_Activity:_
After finding the line with "Filtru Avansat" in the data below, set down exactly each line through the one with "Data actualizării (desc.)", inclusive, and stop there.

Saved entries
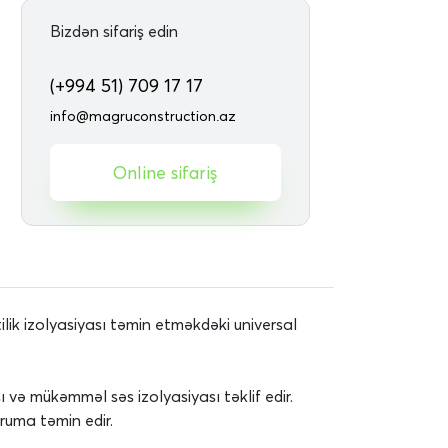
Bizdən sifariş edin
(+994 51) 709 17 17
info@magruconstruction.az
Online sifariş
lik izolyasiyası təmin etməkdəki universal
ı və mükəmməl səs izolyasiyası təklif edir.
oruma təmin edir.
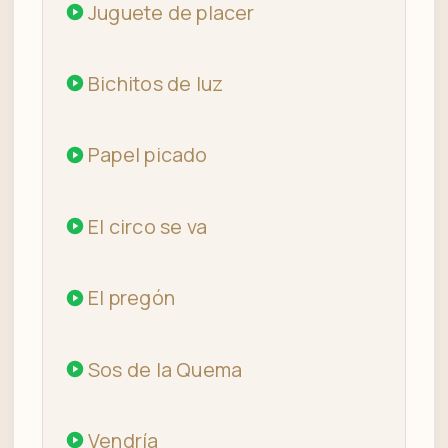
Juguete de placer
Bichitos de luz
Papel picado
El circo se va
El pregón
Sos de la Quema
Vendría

...

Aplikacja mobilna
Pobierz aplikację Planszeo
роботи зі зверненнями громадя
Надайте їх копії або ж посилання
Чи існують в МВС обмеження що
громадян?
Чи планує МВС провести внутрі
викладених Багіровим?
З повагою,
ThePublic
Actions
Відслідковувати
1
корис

--

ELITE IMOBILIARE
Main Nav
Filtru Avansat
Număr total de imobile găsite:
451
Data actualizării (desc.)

_Task answer:_
Filtru Avansat
Număr total de imobile găsite:
451
Data actualizării (desc.)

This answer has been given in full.